Without going to the efforts to implement the sieve algorithm, time can still be saved quickly by only verifying divisibility until the square root, and skipping the odd numbers. Then, iterate through the numbers, checking for primeness.
Remember: human time > machine time.
I did this for a coding kata and used the Sieve of Eratosthenes.
puts "Up to which number should I look for prime numbers?"
number = $stdin.gets.chomp
n = number.to_i
array = (1..n).to_a
i = 0
while array[i]**2 < n
i = i + 1
array = array.select do |element|
element % array[i] != 0 || element / array[i] == 1
end
end
puts array.drop(1)
Ruby: Print N prime Numbers
http://mishra-vishal.blogspot.in/2013/07/include-math-def-printnprimenumbernoofp.html
include Math
def print_n_prime_number(no_of_primes=nil)

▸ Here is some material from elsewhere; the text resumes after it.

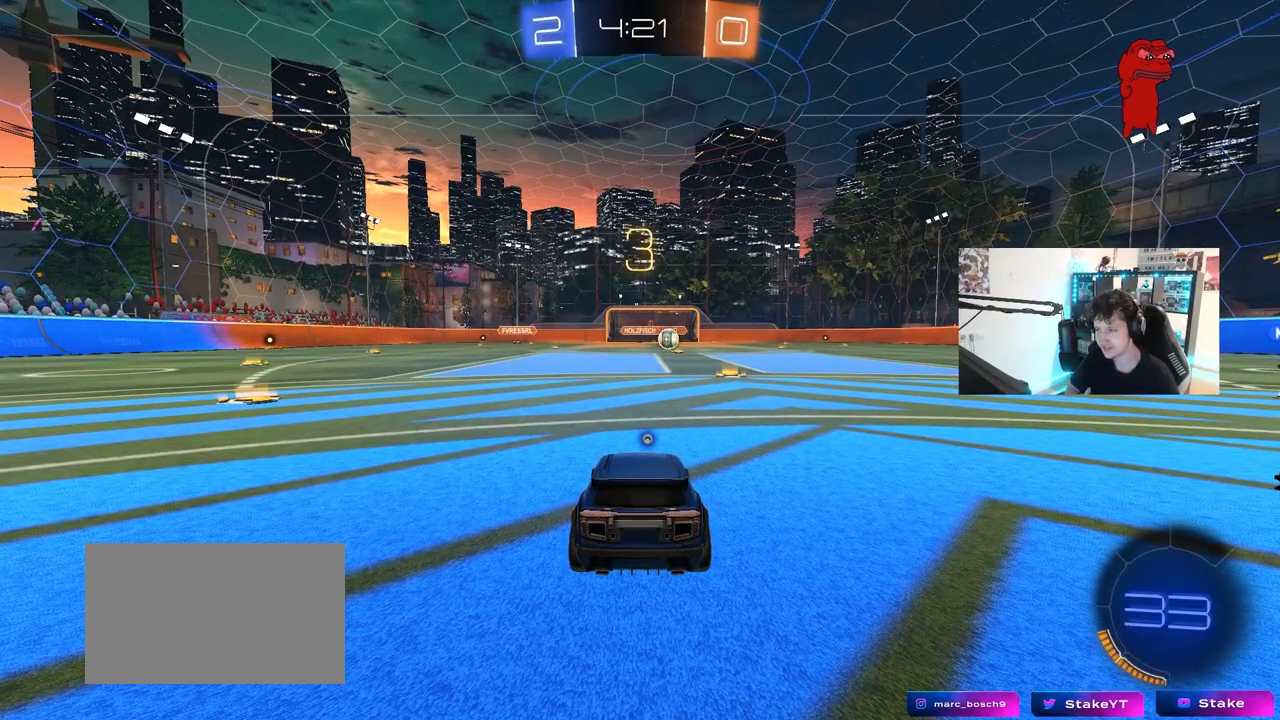
{"keys": [], "mouse": [], "mouse_move": "still", "events": []}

no_of_primes = 100 if no_of_primes.nil?
puts "1 \n2"
count = 1
number = 3
while count < no_of_primes
sq_rt_of_num = Math.sqrt(number)
number_divisible_by = 2
while number_divisible_by <= sq_rt_of_num
break if(number % number_divisible_by == 0)
number_divisible_by = number_divisible_by + 1
end
if number_divisible_by > sq_rt_of_num
puts number
count = count+1
end
number = number + 2
end
end
print_n_prime_number
Not related at all with the question itself, but FYI:
if someone doesn't want to keep generating prime numbers again and again (a.k.a. greedy resource saver)
or maybe you already know that you must to work with subsequent prime numbers in some way
other unknown and wonderful cases
Try with this snippet:
require 'prime'
for p in Prime::Generator23.new
# `p` brings subsequent prime numbers until the end of the days (or until your computer explodes)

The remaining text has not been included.